Remember that defense claim from Friday in the Enron Broadband trial that a videotape shown by the prosecution was never shown to stock analysts? Well, it turns out the defense was right.


Watching two videotapes simultaneously today, jurors in the Enron Internet trial learned that prosecutors previously presented an inaccurate version of a stock-analyst conference that's key to the government's case.

While ex-CEO Jeff Skilling could be seen talking in unedited raw video from the actual January 2000 conference that's at the heart of the criminal accusations, next to it the government's edited evidence tape instead cut from Skilling to show one of the defendants addressing the conference.

The prosecution's star witness, Ken Rice, testified today that he now realizes the government showed him something other than the actual conference tape. The former CEO of Enron Broadband Services said that led him to incorrectly testify that the controversial segment from defendant Rex Shelby was shown to analysts at the conference.
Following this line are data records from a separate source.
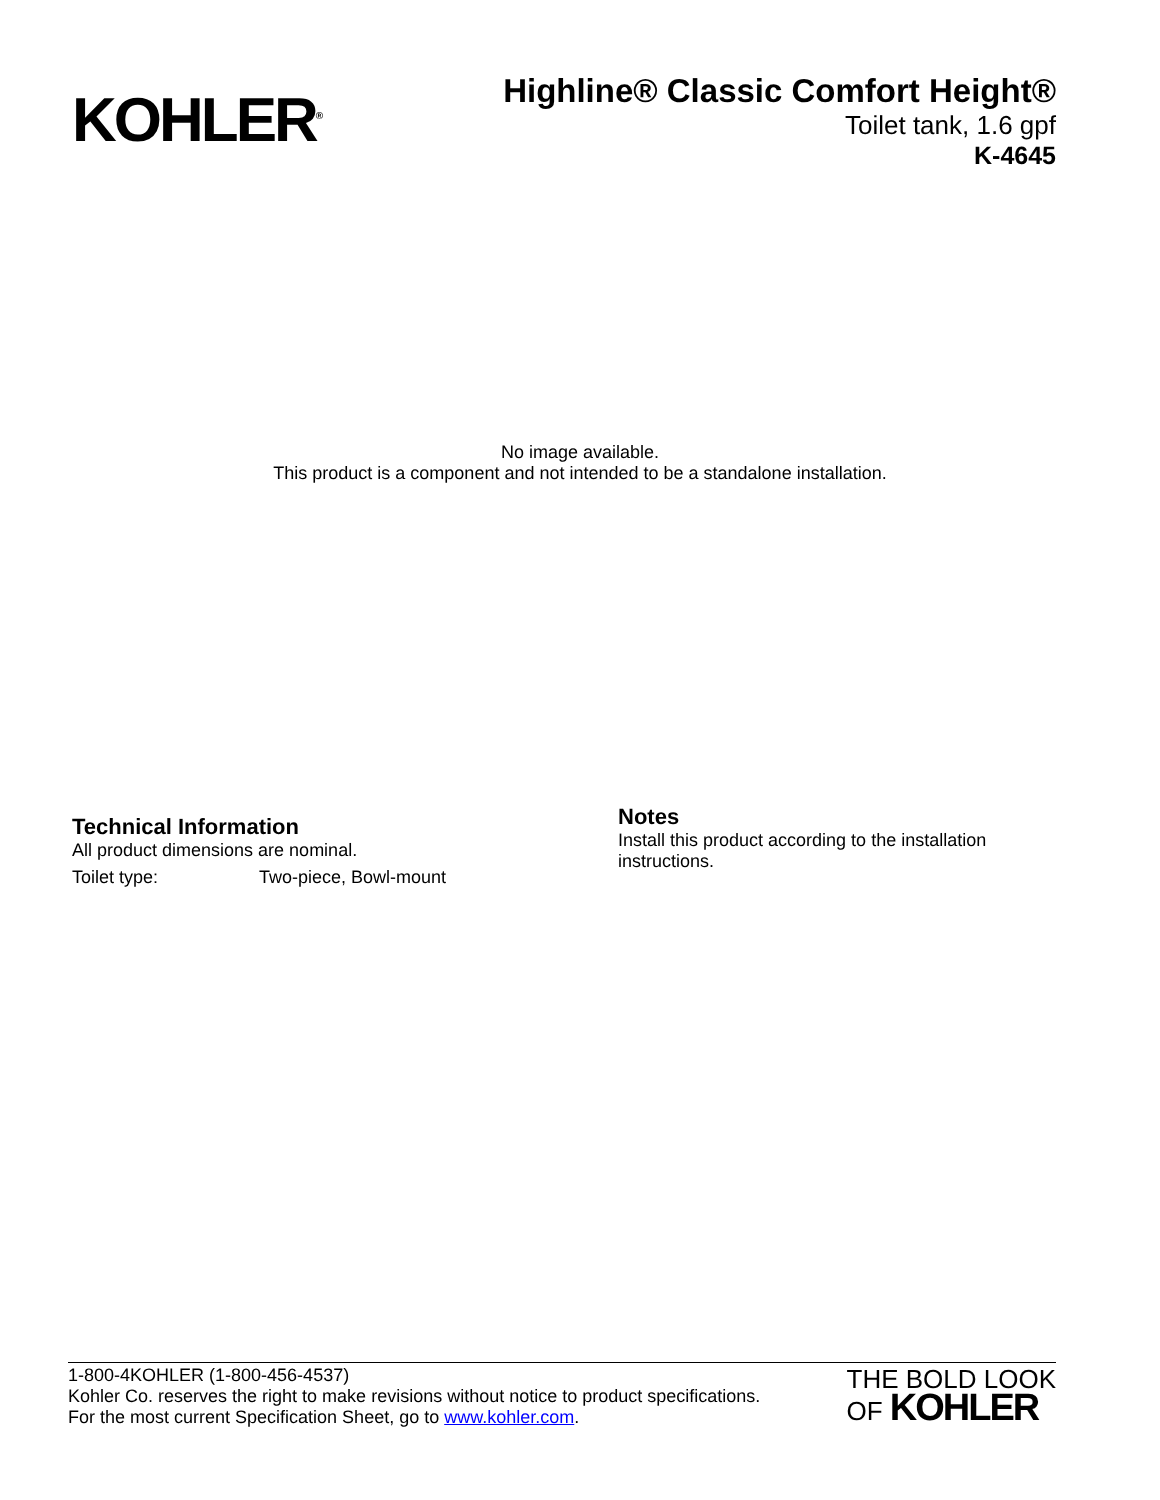KOHLER<sup>®</sup>
Highline® Classic Comfort Height®
Toilet tank, 1.6 gpf
K-4645
No image available.
This product is a component and not intended to be a standalone installation.
Technical Information
All product dimensions are nominal.
| Toilet type: | Two-piece, Bowl-mount |
Notes
Install this product according to the installation instructions.
1-800-4KOHLER (1-800-456-4537)
Kohler Co. reserves the right to make revisions without notice to product specifications.
For the most current Specification Sheet, go to www.kohler.com.
THE BOLD LOOK
OF KOHLER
Prosecutors had introduced the video, with the brief Shelby segment included, to support their claims that executives lied to analysts about the capabilities of EBS' technology at the conference to inflate the company's worth. The stock price rose within a day of the conference from $54 a share to $72 a share.

Rice said he'd seen the government's video before testifying. When prosecutor Ben Campbell showed it to him in court Tuesday, Rice testified then that he was surprised that Shelby was talking about the network operating system as up and running when it wasn't.

[...]

In questioning from defense attorney Tony Canales, Rice said he knew Shelby had taped the segment in question and that it was slated to be shown to the analysts.
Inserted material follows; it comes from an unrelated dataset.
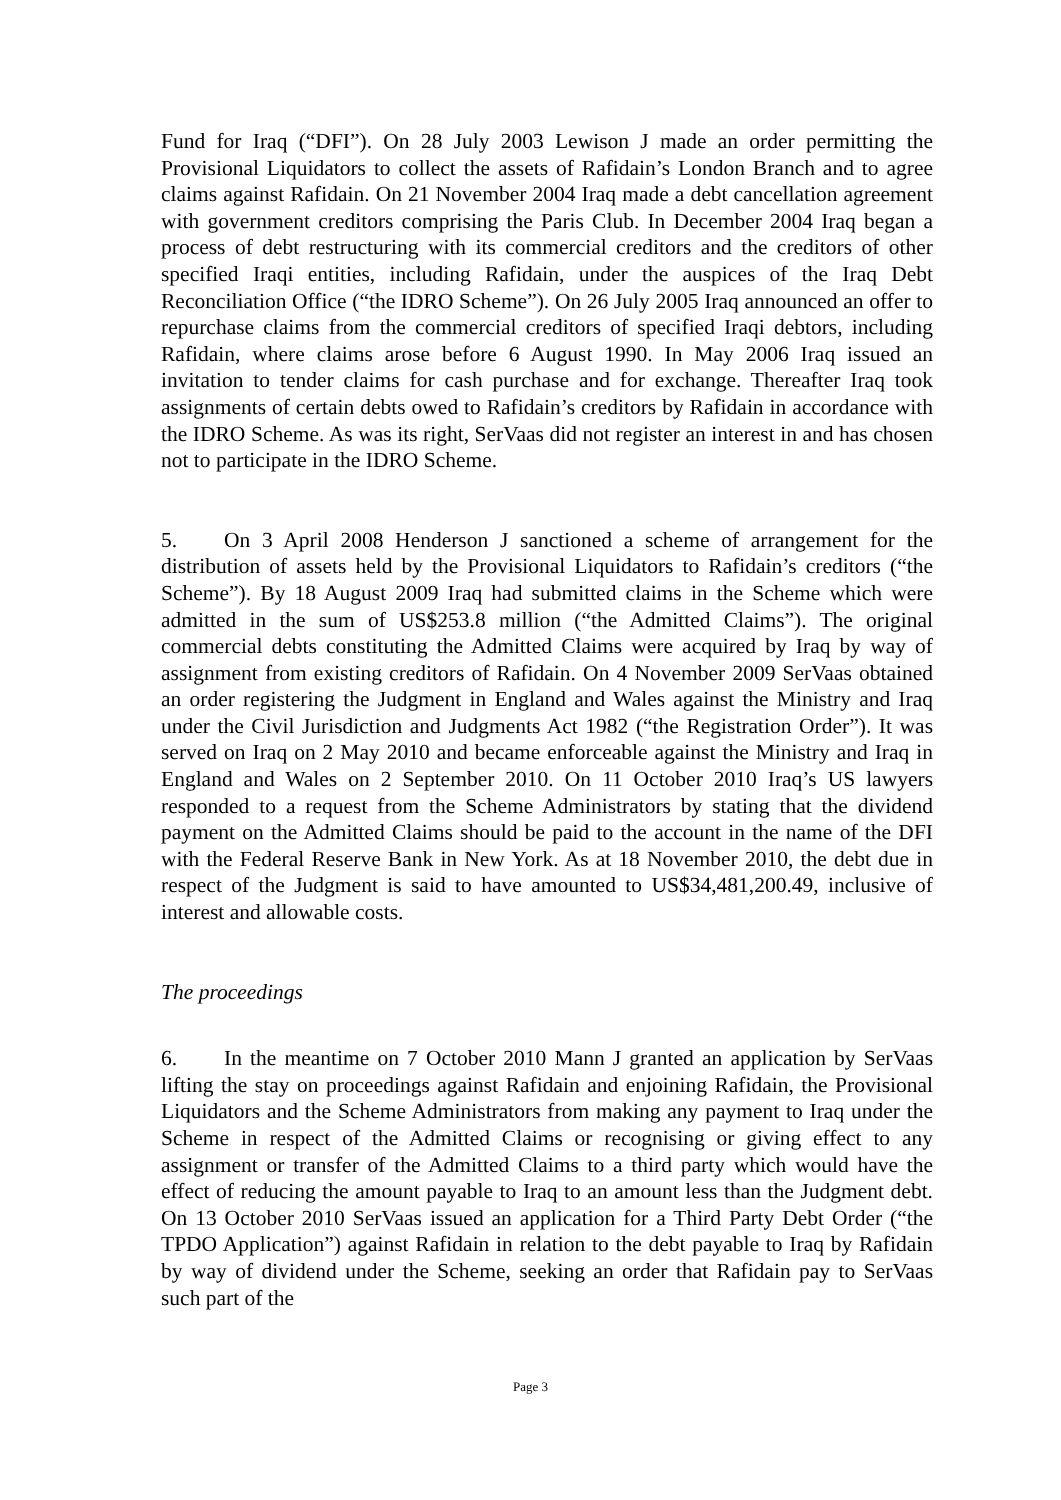Fund for Iraq (“DFI”). On 28 July 2003 Lewison J made an order permitting the Provisional Liquidators to collect the assets of Rafidain’s London Branch and to agree claims against Rafidain. On 21 November 2004 Iraq made a debt cancellation agreement with government creditors comprising the Paris Club. In December 2004 Iraq began a process of debt restructuring with its commercial creditors and the creditors of other specified Iraqi entities, including Rafidain, under the auspices of the Iraq Debt Reconciliation Office (“the IDRO Scheme”). On 26 July 2005 Iraq announced an offer to repurchase claims from the commercial creditors of specified Iraqi debtors, including Rafidain, where claims arose before 6 August 1990. In May 2006 Iraq issued an invitation to tender claims for cash purchase and for exchange. Thereafter Iraq took assignments of certain debts owed to Rafidain’s creditors by Rafidain in accordance with the IDRO Scheme. As was its right, SerVaas did not register an interest in and has chosen not to participate in the IDRO Scheme.
5. On 3 April 2008 Henderson J sanctioned a scheme of arrangement for the distribution of assets held by the Provisional Liquidators to Rafidain’s creditors (“the Scheme”). By 18 August 2009 Iraq had submitted claims in the Scheme which were admitted in the sum of US$253.8 million (“the Admitted Claims”). The original commercial debts constituting the Admitted Claims were acquired by Iraq by way of assignment from existing creditors of Rafidain. On 4 November 2009 SerVaas obtained an order registering the Judgment in England and Wales against the Ministry and Iraq under the Civil Jurisdiction and Judgments Act 1982 (“the Registration Order”). It was served on Iraq on 2 May 2010 and became enforceable against the Ministry and Iraq in England and Wales on 2 September 2010. On 11 October 2010 Iraq’s US lawyers responded to a request from the Scheme Administrators by stating that the dividend payment on the Admitted Claims should be paid to the account in the name of the DFI with the Federal Reserve Bank in New York. As at 18 November 2010, the debt due in respect of the Judgment is said to have amounted to US$34,481,200.49, inclusive of interest and allowable costs.
The proceedings
6. In the meantime on 7 October 2010 Mann J granted an application by SerVaas lifting the stay on proceedings against Rafidain and enjoining Rafidain, the Provisional Liquidators and the Scheme Administrators from making any payment to Iraq under the Scheme in respect of the Admitted Claims or recognising or giving effect to any assignment or transfer of the Admitted Claims to a third party which would have the effect of reducing the amount payable to Iraq to an amount less than the Judgment debt. On 13 October 2010 SerVaas issued an application for a Third Party Debt Order (“the TPDO Application”) against Rafidain in relation to the debt payable to Iraq by Rafidain by way of dividend under the Scheme, seeking an order that Rafidain pay to SerVaas such part of the
Page 3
Rice told Canales he thought about this a lot of over the weekend and even talked to his Washington, D.C.-based lawyer about whether he'd been shown the wrong tape and convinced himself he did see the Shelby segment shown at the analyst conference.

[...]

"It's very serious when the government offered something in evidence that turns out to be phony," said Mike Ramsey, the lawyer for ex-Chairman Ken Lay. Ramsey and Skilling's lawyer Daniel Petrocelli have been in court watching the Rice testimony, which could be repeated in their clients' trial next year.

Ramsey said the government has all the raw footage of the conference and it "knew or should have known that their edited version didn't match reality."
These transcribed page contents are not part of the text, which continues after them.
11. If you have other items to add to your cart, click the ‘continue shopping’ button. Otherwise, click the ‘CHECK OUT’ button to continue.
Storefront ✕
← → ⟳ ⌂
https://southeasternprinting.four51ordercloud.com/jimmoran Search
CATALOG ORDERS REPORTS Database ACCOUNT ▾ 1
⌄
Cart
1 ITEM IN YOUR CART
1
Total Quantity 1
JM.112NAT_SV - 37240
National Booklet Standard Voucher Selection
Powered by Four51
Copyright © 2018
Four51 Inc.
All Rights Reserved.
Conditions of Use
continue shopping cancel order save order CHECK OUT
Prosecutors haven't yet explained how the false information got before the jury. They are expected to call a witness to the stand who supplied the edited tape to the government with the Shelby segment in it.


Well, now. As far as I can tell, this is the first major screwup that the Enron Task Force has committed. It's understandable that things can slip through with all the mounds of evidence to examine, but this is one of those Things Which Should Not Happen.

Tom has this story as well, and he thinks the prosecution can clean things up on redirect by admitting they goofed and getting witness Rice to reaffirm what he'd said before. Nobody's perfect, and there's plenty of other evidence to go around, right? I'm sure that's approximately what they're hoping. I'll be very interested to see how it plays out. Stay tuned.

Posted by Charles Kuffner on May 02, 2005 to Enronarama | TrackBack
Comments

I'm very frustrated by this screwup. I knew the first time I heard about the EBS-Blockbuster stuff that either those guys were crooked or they were criminally stupid. I'm just hoping the stupid prosecutorial error doesn't result in an acquittal.